Working for the last two years on The Mistake Bank, I've become a bit of a connoisseur of mistake stories and literature on learning from mistakes. This has meant scrutinizing my own mistakes and trying to learn better from them.

I've made one significant realization: Sometimes errors are one-off oversights, other times they reflect weaknesses we need to work on (at still other times they are serendipitous events, but that's another story). How does one tell the difference?

Here's an example. Last year, I noticed that I lost track of several conference calls over a period of months. This was unthinkable to me, since I'd always prided myself on discipline and organization :). But the pattern was worrisome. In my business, if you miss a client conference call, or worse, two or three, you may have an ex-client on your hands. What I realized was, I was getting busier, and therefore my mind was not able to manage all the data I was asking it to. This realization drew me to David Allen's book "Getting Things Done" and adopting many of its suggestions.

To learn most from your mistakes, I'd suggest this approach. When an "unplanned event" happens, jot yourself a note. What happened? What did you expect, and how did the outcome differ from your expectations? Put it in a file.

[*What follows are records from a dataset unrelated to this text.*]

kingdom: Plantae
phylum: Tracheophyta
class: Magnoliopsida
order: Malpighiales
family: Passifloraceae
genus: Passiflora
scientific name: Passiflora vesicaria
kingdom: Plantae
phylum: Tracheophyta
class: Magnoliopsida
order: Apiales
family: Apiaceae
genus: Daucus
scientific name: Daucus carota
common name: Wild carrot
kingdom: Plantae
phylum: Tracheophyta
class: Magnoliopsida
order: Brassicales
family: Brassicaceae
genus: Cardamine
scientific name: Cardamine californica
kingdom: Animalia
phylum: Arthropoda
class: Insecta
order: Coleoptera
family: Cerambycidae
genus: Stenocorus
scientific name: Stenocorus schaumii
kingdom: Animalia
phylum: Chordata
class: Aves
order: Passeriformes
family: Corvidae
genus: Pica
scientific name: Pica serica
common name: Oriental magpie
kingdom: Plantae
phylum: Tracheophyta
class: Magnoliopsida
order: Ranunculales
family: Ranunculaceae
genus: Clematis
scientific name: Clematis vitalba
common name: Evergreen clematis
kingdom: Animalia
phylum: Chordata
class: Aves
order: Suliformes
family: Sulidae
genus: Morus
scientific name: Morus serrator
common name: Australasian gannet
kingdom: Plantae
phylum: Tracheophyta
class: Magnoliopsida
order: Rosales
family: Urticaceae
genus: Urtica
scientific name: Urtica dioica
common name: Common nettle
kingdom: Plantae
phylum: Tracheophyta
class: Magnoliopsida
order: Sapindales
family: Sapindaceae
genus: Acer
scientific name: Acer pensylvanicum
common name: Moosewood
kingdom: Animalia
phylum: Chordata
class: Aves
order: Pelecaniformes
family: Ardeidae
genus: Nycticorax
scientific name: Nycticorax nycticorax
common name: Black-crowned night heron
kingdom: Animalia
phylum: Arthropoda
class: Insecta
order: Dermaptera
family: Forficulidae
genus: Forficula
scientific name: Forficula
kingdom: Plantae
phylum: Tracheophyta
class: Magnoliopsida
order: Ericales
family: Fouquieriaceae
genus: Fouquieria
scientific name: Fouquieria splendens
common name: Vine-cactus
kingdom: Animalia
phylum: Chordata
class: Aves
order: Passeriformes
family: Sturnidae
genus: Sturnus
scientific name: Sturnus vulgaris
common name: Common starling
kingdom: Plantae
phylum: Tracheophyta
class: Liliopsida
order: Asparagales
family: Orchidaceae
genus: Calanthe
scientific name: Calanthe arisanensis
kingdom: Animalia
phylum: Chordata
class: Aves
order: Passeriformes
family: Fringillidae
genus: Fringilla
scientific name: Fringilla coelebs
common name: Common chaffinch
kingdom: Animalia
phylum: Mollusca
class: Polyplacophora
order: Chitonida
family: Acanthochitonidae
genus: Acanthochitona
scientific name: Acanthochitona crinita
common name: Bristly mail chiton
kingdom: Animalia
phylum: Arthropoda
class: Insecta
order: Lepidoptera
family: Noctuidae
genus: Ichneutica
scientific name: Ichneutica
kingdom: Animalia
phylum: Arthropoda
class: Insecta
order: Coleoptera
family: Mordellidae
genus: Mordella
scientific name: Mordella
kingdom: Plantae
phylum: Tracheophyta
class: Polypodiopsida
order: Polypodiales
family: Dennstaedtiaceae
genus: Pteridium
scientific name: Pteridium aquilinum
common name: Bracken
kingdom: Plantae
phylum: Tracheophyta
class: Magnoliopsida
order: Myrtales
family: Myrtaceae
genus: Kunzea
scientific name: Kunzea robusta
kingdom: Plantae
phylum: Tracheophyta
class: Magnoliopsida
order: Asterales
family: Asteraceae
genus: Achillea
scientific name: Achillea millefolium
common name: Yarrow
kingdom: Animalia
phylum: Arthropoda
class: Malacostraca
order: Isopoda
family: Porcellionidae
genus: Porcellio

At the end of the year, or at another time when you have space and a clear mind to reflect, pull out the file. Review the notes. See if patterns emerge. Are there variations of errors happening over and over? Why? Can you make any changes to try to reduce their occurrence in the future? With hard-to-correct mistakes, the changes will be difficult. You may need tools or external help to improve--but ignore those patterns at your peril.

Another story: When I was a salesperson and sales leader, I continually undershot my forecasts. Of course, I had reasons why--the product had problems, the customers weren't ready, the macro environment had changed for the worse.

Some years after the fact, I finally realized that I was a lousy forecaster. I was too optimistic--I saw huge potential where it was limited, predicted easy wins where there was competition, trusted in the rationality of buyers. This is a hard-to-correct mistake. After a lot of thought, I came to the decision not to do sales forecasts--and if I had to do one, rely on the thinking of others to help me.

I only wish I had been tracking my forecasting mistakes and reflecting on them at that time. I would have saved myself and my companies a lot of problems.